Sversano rifiuti e aggrediscono i militari, due fratelli fermati a Casoria e condannati Ma la pena è sospesa: sono già liberi

Tribunale Giustizia

Stavano sversando 3mila metri cubi di rifiuti, perlopiù ferro, pneumatici e materiali di risulta edile da un autocarro, in un’area vicina al fiume Sebeto, dopo esser stati colti in flagranza di reato e giudicati con rito direttissimo però, sono tornati liberi. La loro condanna per resistenza e lesioni ad un pubblico ufficiale e per attività di gestione di rifiuti non autorizzata è stata di appena un anno con pena sospesa, vale a dire che sono tornati in libertà.
E’ la cronaca di un’operazione avvenuta a Casoria e che ha visto protagonisti due fratelli di 63 e 53 anni, entrambi bloccati dai militari del nucleo investigativo di polizia ambientale, agroalimentare e forestale di Napoli. Quando sono stati sorpresi, i due prima hanno tentato di darsi alla fuga ma, una volta rincorsi e raggiunti, hanno aggredito i carabinieri per evitare l’arresto.

▶ [Attività 1]: Riporta il passo dell'articolo sui due fratelli di Casoria che parte da "Stavano sversando 3mila" e termina con "tornati in libertà.".
▶ [Attività 2]: Come si traduce in inglese questa frase dell'articolo sui due fratelli di Casoria: "Quando sono stati sorpresi, i due prima hanno tentato di darsi alla fuga ma, una volta rincorsi e raggiunti, hanno aggredito i carabinieri per evitare l’arresto."?
▶ [Attività 3]: Prosegui l'articolo sui due fratelli di Casoria dal punto in cui si interrompe.

▶ [Informazioni fornite]:
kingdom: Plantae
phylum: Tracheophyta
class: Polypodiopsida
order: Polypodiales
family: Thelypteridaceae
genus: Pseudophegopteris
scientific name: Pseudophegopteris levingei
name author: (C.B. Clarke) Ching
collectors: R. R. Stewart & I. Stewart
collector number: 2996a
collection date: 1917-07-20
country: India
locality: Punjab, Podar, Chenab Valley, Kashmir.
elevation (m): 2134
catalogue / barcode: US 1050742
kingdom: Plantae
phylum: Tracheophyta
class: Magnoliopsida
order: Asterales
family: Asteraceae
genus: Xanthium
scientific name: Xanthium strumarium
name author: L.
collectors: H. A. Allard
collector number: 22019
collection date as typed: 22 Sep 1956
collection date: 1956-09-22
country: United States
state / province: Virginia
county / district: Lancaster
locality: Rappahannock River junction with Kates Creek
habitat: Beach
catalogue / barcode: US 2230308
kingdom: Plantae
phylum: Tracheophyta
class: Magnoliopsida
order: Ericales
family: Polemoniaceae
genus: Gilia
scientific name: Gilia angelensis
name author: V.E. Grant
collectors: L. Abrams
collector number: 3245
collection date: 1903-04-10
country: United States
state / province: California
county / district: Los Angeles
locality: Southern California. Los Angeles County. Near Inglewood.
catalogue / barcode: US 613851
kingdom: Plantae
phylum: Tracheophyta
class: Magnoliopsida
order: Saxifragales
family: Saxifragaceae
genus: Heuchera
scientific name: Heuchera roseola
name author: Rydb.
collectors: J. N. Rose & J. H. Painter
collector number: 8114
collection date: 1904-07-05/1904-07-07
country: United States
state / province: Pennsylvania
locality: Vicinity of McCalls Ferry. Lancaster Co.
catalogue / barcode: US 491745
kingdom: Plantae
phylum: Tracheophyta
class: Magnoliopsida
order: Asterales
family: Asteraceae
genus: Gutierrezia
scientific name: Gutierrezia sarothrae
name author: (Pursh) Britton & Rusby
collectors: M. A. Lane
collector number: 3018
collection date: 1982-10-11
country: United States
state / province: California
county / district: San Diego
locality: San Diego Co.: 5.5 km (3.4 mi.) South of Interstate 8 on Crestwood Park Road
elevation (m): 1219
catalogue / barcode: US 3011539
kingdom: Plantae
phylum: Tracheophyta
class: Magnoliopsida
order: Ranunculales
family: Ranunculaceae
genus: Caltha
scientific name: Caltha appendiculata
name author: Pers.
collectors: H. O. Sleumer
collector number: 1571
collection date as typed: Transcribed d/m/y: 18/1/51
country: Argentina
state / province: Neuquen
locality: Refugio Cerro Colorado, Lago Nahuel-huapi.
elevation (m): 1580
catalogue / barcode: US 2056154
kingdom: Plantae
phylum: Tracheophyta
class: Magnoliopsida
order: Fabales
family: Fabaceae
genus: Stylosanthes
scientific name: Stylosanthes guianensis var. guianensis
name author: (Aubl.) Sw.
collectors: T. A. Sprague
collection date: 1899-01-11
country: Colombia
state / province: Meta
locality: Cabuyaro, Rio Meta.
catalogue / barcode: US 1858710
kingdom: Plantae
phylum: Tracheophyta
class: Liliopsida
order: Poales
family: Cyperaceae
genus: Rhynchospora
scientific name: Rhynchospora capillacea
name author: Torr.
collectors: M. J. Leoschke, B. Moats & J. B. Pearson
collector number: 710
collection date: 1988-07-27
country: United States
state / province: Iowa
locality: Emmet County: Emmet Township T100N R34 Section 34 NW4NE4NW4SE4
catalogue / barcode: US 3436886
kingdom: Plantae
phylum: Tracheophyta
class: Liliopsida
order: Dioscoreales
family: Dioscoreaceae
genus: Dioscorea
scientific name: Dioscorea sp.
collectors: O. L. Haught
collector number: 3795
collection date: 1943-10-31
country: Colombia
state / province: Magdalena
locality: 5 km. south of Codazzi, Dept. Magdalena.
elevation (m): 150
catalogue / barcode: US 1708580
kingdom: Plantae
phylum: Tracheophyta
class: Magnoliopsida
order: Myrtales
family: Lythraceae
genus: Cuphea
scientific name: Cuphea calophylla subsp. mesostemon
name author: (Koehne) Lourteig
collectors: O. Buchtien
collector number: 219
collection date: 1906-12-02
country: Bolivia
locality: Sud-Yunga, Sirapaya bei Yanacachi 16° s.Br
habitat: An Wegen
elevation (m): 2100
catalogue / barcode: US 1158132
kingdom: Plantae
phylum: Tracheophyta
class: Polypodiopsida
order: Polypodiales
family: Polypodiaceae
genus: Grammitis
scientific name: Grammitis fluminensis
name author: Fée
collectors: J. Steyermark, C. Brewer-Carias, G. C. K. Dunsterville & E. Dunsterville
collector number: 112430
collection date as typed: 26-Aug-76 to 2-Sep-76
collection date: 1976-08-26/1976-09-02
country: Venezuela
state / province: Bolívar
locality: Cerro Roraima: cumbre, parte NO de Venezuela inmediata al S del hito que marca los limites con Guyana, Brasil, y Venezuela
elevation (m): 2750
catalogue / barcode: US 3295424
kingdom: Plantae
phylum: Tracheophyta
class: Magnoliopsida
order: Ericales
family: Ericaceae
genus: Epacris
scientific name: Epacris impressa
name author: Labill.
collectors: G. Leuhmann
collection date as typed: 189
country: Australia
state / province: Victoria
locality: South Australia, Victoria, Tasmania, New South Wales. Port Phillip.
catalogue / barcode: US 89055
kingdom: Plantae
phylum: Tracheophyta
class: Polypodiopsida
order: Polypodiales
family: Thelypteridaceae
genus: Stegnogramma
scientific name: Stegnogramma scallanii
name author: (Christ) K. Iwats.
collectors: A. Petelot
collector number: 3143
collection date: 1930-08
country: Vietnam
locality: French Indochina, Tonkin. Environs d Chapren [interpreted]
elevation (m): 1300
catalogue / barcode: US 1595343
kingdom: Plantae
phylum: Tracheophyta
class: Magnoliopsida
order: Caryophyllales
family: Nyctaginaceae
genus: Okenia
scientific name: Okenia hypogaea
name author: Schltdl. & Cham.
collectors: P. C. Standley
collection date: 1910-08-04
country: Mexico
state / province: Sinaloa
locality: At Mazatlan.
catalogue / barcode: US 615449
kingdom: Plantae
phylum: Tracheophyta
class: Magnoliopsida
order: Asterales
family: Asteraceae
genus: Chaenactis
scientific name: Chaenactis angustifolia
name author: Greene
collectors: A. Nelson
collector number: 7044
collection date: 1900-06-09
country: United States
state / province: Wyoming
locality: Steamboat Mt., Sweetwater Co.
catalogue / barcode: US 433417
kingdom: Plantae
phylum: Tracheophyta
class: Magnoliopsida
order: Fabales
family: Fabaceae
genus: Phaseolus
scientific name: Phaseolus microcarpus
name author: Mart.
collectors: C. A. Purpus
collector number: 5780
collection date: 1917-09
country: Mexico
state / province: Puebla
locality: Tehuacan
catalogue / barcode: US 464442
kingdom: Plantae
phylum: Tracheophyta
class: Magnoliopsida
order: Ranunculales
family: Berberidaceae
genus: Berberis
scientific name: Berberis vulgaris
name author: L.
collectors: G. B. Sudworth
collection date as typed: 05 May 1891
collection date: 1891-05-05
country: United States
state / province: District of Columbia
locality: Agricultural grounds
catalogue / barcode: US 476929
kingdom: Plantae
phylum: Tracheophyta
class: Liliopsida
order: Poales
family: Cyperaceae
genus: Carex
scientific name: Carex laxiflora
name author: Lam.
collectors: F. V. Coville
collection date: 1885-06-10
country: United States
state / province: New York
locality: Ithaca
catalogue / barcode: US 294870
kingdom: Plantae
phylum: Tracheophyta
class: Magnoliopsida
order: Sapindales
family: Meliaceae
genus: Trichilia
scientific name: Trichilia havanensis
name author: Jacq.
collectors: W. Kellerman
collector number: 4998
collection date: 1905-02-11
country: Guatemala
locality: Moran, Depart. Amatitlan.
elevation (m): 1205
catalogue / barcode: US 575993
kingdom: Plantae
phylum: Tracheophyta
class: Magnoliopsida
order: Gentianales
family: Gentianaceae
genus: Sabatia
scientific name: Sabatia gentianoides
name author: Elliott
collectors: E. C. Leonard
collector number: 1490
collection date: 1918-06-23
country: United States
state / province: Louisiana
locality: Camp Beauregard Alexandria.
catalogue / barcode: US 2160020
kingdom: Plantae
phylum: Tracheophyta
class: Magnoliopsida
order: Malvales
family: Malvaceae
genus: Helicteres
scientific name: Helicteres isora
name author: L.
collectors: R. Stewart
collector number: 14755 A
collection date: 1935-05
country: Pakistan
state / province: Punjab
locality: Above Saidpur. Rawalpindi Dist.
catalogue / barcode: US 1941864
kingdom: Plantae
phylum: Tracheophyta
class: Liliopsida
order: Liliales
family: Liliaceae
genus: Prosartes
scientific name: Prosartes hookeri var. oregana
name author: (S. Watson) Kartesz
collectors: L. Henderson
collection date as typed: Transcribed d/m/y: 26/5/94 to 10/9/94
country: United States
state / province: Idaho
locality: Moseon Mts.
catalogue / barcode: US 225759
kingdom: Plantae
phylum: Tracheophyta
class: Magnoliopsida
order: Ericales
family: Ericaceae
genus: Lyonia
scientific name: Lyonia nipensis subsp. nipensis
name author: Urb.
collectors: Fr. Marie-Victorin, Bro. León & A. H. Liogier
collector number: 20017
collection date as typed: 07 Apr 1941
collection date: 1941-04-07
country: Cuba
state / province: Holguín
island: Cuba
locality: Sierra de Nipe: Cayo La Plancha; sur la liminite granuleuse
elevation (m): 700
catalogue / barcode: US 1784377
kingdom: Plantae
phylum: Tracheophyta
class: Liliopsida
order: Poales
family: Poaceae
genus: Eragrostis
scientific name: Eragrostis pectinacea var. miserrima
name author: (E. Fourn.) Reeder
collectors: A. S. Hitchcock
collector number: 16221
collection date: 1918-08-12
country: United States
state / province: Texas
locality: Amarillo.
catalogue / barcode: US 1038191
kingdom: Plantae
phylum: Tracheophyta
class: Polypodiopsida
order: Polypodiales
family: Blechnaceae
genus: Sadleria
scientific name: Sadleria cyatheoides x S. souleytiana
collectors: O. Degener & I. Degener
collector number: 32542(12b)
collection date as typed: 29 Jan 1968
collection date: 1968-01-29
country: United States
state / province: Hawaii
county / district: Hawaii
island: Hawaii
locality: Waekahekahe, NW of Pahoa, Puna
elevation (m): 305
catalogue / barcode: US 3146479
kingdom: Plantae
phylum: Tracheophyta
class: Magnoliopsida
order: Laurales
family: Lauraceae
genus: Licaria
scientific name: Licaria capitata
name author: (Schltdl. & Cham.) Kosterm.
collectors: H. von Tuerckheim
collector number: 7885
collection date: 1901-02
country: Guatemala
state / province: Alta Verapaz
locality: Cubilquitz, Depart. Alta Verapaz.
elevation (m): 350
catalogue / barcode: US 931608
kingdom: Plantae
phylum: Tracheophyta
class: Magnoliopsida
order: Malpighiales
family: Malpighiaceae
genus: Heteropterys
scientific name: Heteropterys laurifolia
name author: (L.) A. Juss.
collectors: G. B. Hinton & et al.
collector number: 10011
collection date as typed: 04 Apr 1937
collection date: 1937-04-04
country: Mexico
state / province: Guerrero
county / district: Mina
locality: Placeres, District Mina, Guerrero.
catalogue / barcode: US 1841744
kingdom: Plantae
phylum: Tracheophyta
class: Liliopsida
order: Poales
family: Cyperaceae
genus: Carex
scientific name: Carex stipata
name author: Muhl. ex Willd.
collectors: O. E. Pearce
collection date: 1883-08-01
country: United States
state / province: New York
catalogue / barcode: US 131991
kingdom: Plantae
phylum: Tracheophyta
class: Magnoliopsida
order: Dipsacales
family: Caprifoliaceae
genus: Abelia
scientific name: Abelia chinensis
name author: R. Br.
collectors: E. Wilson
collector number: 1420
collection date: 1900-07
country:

▶ [Risposta scritta 1]:
Stavano sversando 3mila metri cubi di rifiuti, perlopiù ferro, pneumatici e materiali di risulta edile da un autocarro, in un’area vicina al fiume Sebeto, dopo esser stati colti in flagranza di reato e giudicati con rito direttissimo però, sono tornati liberi. La loro condanna per resistenza e lesioni ad un pubblico ufficiale e per attività di gestione di rifiuti non autorizzata è stata di appena un anno con pena sospesa, vale a dire che sono tornati in libertà.

▶ [Risposta scritta 2]: When they were caught, the two first tried to run away, but once they had been chased down and caught, they attacked the Carabinieri to avoid arrest.

▶ [Risposta scritta 3]:
I fratelli avevano formato un accumulo di immondizia alto quasi mezzo metro ed esteso per circa 6mila metri quadri: in totale 15mila metri cubi di scarti. Poi avevano ricoperto lo scempio con terreno. Operazioni che non è escluso fossero andate avanti per giorni. I militari durante l’arresto hanno quindi provveduto anche a sequestrare l’autocarro e il terreno.